Soixante-dix évadés à Watsa le 17 juillet, douze à Lubumbashi le 23. Depuis janvier, au moins six évasions dans cinq provinces en paix. Ce qui cède n’est presque jamais le mur, et aucun décompte national n’est publié.

Watsa, Boende, Idiofa, Lubumbashi : six évasions depuis janvier, et ce qu’elles ont en commun
AFP

La Rédaction
Kinshasa - 31 JUILLET 2026 - 17:17 WAT · 8 min de lecture

Le vendredi 17 juillet 2026, vers 16 heures, soixante-dix détenus ont quitté la prison centrale de Watsa, dans le Haut-Uele. Ils n’ont pas creusé, ils n’ont pas scié. Selon les informations rapportées par la société civile locale, ils ont attendu que le portail principal s’ouvre pour les visiteurs, neutralisé un agent pénitentiaire, et marché dehors. Une quinzaine d’entre eux purgeaient des peines pour détention ou utilisation illégale d’armes. L’établissement venait d’être réhabilité sur financement du gouvernement provincial, avec parmi les objectifs affichés le renforcement de sa sécurité.
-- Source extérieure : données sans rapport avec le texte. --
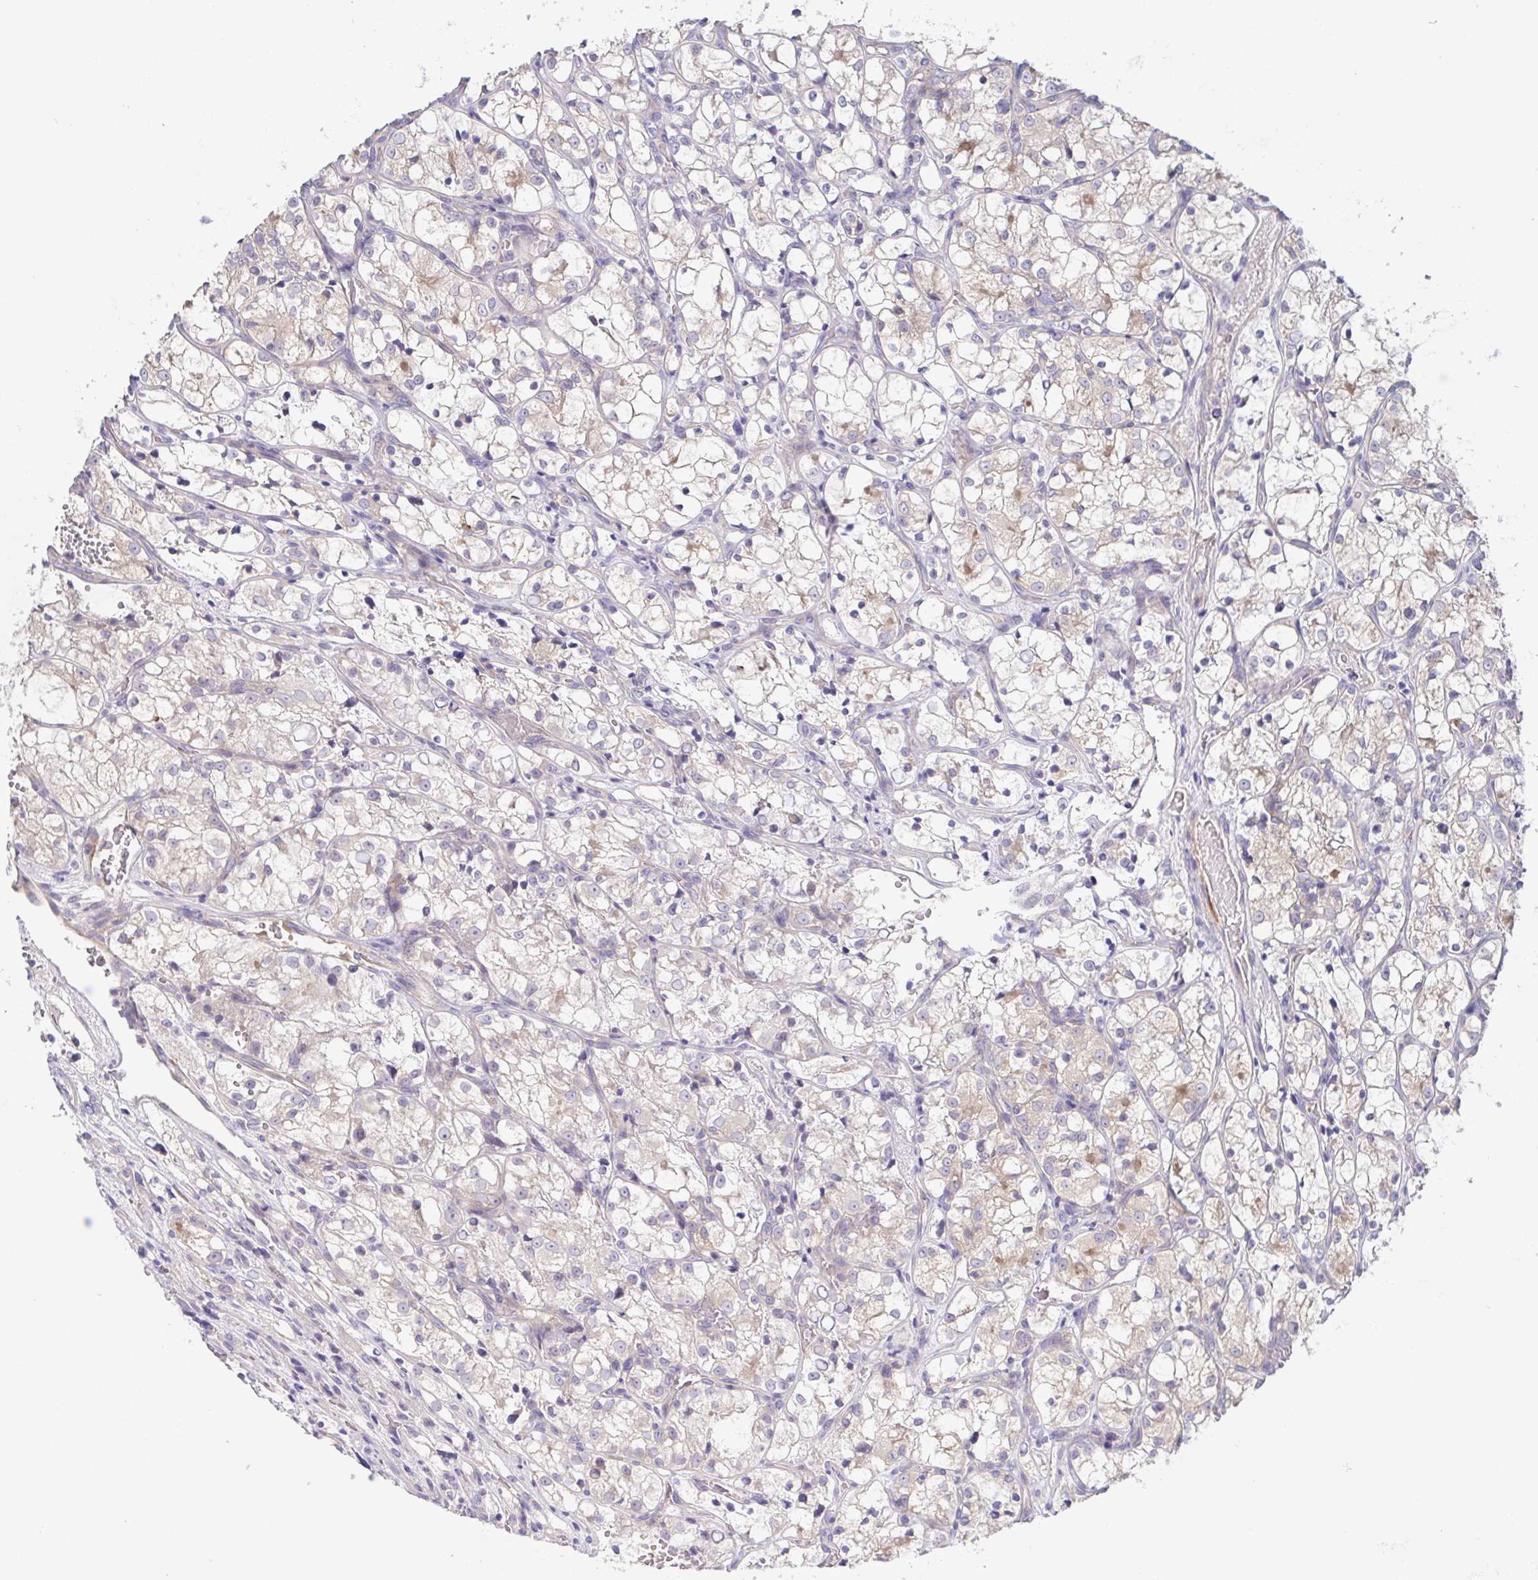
{"staining": {"intensity": "weak", "quantity": "<25%", "location": "cytoplasmic/membranous"}, "tissue": "renal cancer", "cell_type": "Tumor cells", "image_type": "cancer", "snomed": [{"axis": "morphology", "description": "Adenocarcinoma, NOS"}, {"axis": "topography", "description": "Kidney"}], "caption": "Renal adenocarcinoma was stained to show a protein in brown. There is no significant staining in tumor cells.", "gene": "CFAP97D1", "patient": {"sex": "female", "age": 69}}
Le 29 juillet 2025, quinze détenus s’étaient déjà évadés de cette même prison, construite dans les années 1930, en perçant un mur d’enceinte. Un seul policier assurait alors la garde. Les habitants réclamaient à l’époque la mise en service de la nouvelle prison de Watsa, achevée mais restée inutilisée. Douze mois plus tard, dans un établissement rénové, ils sont soixante-dix à sortir par la porte.

Six épisodes, cinq provinces, sept mois

Watsa n’est pas un cas isolé, et le recensement des évasions rapportées par la presse congolaise depuis janvier 2026 dessine une géographie qui n’a rien d’oriental.
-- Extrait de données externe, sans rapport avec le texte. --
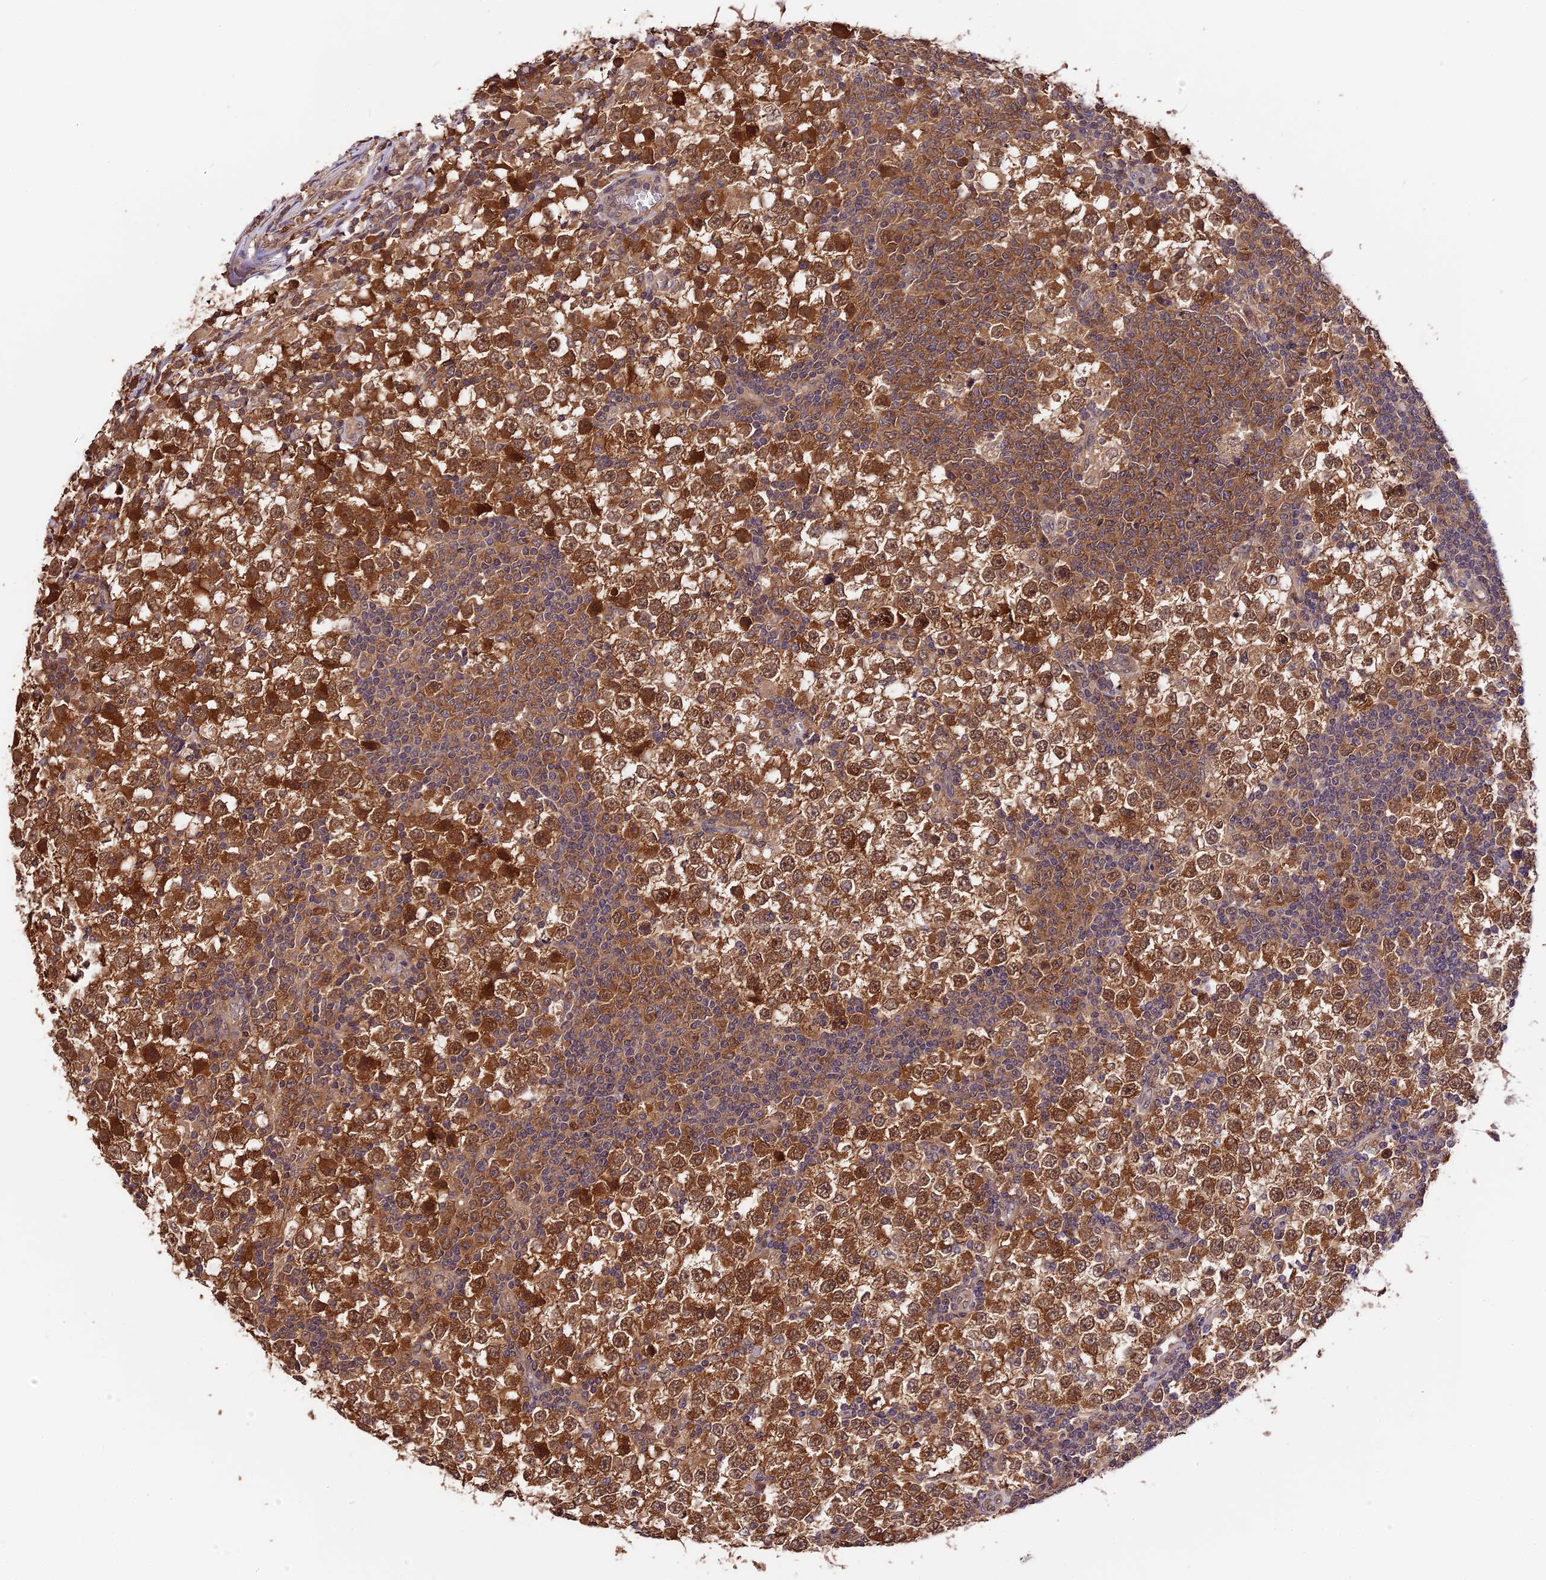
{"staining": {"intensity": "strong", "quantity": ">75%", "location": "cytoplasmic/membranous"}, "tissue": "testis cancer", "cell_type": "Tumor cells", "image_type": "cancer", "snomed": [{"axis": "morphology", "description": "Seminoma, NOS"}, {"axis": "topography", "description": "Testis"}], "caption": "Seminoma (testis) stained with a brown dye reveals strong cytoplasmic/membranous positive positivity in about >75% of tumor cells.", "gene": "TRMT1", "patient": {"sex": "male", "age": 65}}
Dans la nuit du 25 au 26 janvier, à la prison d’Osio, dans la commune de Lubunga à Kisangani, six détenus condamnés à la peine capitale ont été abattus par les sentinelles après avoir ouvert une brèche dans un mur. « Ils ont réussi à ouvrir une brèche dans le mur et à s’extraire de l’enceinte. Les sentinelles militaires ont alors ouvert le feu pour stopper leur fuite », rapportait le bourgmestre de Lubunga, Baudouin Kayongo Bulaya.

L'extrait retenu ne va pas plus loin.